[Task item]
Your answer is the lines below, exactly, from the one that contains "214 265 23.94" through the one that contains "128 57 54.34", both included.

[Dataset records]
########################################
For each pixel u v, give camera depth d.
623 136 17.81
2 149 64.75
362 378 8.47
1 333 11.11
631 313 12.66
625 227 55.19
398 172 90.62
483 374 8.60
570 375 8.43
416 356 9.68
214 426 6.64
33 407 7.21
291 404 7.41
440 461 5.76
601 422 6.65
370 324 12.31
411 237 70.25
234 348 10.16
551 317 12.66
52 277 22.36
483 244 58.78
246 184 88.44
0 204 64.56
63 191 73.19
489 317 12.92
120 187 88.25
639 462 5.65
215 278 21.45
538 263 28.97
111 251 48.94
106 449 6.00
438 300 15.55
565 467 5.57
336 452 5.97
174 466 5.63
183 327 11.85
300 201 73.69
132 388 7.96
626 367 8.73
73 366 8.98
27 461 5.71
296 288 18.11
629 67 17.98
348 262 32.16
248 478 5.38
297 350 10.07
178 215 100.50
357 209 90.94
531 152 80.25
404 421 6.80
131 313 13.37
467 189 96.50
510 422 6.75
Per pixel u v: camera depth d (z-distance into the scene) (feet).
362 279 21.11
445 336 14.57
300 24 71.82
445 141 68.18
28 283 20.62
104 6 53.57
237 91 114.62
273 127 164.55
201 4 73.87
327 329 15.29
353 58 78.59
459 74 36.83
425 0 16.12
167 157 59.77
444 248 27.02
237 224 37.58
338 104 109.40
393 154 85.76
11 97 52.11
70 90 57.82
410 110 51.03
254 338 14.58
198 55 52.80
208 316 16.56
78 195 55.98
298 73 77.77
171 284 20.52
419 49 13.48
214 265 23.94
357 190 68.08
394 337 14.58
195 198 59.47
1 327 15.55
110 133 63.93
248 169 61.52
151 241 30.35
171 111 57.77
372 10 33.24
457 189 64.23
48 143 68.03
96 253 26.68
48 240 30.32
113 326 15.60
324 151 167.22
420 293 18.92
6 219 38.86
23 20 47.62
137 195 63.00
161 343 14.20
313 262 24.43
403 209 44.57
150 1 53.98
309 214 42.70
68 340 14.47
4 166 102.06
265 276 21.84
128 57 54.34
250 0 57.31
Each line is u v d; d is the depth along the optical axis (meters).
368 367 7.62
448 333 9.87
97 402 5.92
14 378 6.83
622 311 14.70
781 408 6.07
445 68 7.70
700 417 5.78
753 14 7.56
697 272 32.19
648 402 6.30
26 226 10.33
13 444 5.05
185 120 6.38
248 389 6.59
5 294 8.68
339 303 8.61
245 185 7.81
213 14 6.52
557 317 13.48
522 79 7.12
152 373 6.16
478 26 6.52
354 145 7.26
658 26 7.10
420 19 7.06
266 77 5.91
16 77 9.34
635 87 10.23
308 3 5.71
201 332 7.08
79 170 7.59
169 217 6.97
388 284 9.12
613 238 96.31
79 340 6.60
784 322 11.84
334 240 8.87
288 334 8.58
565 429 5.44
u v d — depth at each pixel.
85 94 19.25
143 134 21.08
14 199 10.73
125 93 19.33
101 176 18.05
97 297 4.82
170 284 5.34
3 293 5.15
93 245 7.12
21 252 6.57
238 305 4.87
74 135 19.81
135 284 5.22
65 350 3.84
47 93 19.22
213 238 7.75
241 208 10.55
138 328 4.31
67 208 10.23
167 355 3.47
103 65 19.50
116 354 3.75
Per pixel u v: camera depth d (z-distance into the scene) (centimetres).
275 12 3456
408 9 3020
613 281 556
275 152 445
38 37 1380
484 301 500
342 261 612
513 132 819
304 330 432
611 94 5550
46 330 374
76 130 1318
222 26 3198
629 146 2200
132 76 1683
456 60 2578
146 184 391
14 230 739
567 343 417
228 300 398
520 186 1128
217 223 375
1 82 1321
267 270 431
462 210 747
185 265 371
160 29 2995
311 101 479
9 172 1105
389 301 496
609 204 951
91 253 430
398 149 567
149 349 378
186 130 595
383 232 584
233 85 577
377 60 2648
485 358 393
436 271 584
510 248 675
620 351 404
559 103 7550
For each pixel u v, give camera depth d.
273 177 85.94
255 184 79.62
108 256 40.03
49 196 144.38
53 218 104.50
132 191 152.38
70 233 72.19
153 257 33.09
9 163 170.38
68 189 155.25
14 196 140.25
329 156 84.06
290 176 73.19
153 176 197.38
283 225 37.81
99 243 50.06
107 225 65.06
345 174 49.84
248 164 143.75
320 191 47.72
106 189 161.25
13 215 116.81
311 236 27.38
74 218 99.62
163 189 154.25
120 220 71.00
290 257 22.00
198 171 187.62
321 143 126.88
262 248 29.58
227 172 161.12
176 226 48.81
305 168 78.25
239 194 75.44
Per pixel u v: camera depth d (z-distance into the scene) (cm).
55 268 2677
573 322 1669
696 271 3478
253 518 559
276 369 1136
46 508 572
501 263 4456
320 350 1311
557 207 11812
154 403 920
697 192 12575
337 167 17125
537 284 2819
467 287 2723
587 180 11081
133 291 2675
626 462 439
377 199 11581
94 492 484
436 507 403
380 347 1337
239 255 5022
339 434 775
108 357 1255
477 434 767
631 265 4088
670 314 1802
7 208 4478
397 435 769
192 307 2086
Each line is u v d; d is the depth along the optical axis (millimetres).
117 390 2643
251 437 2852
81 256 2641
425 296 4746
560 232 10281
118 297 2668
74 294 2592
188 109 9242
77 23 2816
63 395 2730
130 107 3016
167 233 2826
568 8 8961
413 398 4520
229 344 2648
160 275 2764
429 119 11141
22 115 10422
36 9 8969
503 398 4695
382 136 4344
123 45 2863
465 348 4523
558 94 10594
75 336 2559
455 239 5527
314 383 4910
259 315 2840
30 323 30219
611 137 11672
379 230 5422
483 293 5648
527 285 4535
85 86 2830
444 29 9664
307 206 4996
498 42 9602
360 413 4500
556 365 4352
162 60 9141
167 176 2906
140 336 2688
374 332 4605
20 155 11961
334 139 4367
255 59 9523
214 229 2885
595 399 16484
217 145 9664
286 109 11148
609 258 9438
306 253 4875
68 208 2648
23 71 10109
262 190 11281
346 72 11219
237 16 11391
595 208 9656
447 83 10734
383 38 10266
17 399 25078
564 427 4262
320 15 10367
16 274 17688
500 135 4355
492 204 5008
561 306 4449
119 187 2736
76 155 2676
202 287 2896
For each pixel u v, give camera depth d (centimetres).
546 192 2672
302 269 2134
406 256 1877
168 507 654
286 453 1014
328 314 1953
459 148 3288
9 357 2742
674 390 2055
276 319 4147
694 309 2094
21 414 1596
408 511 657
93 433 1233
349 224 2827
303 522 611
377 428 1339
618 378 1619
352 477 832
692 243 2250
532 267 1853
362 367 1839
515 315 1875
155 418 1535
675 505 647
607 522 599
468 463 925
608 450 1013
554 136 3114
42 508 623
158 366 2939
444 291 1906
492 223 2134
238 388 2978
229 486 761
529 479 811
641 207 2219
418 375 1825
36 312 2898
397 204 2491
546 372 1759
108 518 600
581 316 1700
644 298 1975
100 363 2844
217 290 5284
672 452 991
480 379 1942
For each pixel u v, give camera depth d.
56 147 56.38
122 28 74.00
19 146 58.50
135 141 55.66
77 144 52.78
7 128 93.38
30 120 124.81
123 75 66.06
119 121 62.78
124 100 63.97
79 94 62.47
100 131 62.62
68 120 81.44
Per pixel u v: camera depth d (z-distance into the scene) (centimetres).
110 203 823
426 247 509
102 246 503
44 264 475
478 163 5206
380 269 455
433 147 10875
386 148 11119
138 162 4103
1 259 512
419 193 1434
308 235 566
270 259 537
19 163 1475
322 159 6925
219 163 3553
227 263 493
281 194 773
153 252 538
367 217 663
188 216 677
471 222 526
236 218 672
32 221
########################################
[Solution for this task]
214 265 23.94
357 190 68.08
394 337 14.58
195 198 59.47
1 327 15.55
110 133 63.93
248 169 61.52
151 241 30.35
171 111 57.77
372 10 33.24
457 189 64.23
48 143 68.03
96 253 26.68
48 240 30.32
113 326 15.60
324 151 167.22
420 293 18.92
6 219 38.86
23 20 47.62
137 195 63.00
161 343 14.20
313 262 24.43
403 209 44.57
150 1 53.98
309 214 42.70
68 340 14.47
4 166 102.06
265 276 21.84
128 57 54.34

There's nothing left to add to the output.